Exercise objective -> Could you write out every line of the listing below, word for word and in the same order?

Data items

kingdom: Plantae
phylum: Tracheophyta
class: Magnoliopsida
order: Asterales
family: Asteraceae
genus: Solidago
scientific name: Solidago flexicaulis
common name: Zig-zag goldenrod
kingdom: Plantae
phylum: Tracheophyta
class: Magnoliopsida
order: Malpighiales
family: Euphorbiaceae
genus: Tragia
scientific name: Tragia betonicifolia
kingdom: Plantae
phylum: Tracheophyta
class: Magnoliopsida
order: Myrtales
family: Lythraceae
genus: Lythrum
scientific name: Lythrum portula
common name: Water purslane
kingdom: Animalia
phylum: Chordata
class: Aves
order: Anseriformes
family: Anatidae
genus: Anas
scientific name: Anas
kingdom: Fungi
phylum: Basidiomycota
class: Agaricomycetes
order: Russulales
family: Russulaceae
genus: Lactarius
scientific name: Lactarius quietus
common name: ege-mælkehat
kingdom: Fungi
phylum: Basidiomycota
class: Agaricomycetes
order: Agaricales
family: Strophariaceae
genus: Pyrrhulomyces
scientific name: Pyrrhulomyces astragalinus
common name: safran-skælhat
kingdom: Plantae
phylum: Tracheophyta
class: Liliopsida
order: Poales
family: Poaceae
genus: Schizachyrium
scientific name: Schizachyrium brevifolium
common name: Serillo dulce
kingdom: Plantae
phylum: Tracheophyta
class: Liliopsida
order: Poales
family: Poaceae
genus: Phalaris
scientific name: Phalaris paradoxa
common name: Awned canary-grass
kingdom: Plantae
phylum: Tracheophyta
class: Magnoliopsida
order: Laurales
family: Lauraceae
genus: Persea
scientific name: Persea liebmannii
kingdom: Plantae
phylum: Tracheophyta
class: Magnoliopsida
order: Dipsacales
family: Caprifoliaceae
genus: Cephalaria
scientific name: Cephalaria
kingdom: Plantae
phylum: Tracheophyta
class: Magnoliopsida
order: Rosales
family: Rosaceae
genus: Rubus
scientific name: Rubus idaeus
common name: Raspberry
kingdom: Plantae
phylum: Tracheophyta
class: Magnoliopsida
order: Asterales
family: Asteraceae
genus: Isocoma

Output ->
kingdom: Plantae
phylum: Tracheophyta
class: Magnoliopsida
order: Asterales
family: Asteraceae
genus: Solidago
scientific name: Solidago flexicaulis
common name: Zig-zag goldenrod
kingdom: Plantae
phylum: Tracheophyta
class: Magnoliopsida
order: Malpighiales
family: Euphorbiaceae
genus: Tragia
scientific name: Tragia betonicifolia
kingdom: Plantae
phylum: Tracheophyta
class: Magnoliopsida
order: Myrtales
family: Lythraceae
genus: Lythrum
scientific name: Lythrum portula
common name: Water purslane
kingdom: Animalia
phylum: Chordata
class: Aves
order: Anseriformes
family: Anatidae
genus: Anas
scientific name: Anas
kingdom: Fungi
phylum: Basidiomycota
class: Agaricomycetes
order: Russulales
family: Russulaceae
genus: Lactarius
scientific name: Lactarius quietus
common name: ege-mælkehat
kingdom: Fungi
phylum: Basidiomycota
class: Agaricomycetes
order: Agaricales
family: Strophariaceae
genus: Pyrrhulomyces
scientific name: Pyrrhulomyces astragalinus
common name: safran-skælhat
kingdom: Plantae
phylum: Tracheophyta
class: Liliopsida
order: Poales
family: Poaceae
genus: Schizachyrium
scientific name: Schizachyrium brevifolium
common name: Serillo dulce
kingdom: Plantae
phylum: Tracheophyta
class: Liliopsida
order: Poales
family: Poaceae
genus: Phalaris
scientific name: Phalaris paradoxa
common name: Awned canary-grass
kingdom: Plantae
phylum: Tracheophyta
class: Magnoliopsida
order: Laurales
family: Lauraceae
genus: Persea
scientific name: Persea liebmannii
kingdom: Plantae
phylum: Tracheophyta
class: Magnoliopsida
order: Dipsacales
family: Caprifoliaceae
genus: Cephalaria
scientific name: Cephalaria
kingdom: Plantae
phylum: Tracheophyta
class: Magnoliopsida
order: Rosales
family: Rosaceae
genus: Rubus
scientific name: Rubus idaeus
common name: Raspberry
kingdom: Plantae
phylum: Tracheophyta
class: Magnoliopsida
order: Asterales
family: Asteraceae
genus: Isocoma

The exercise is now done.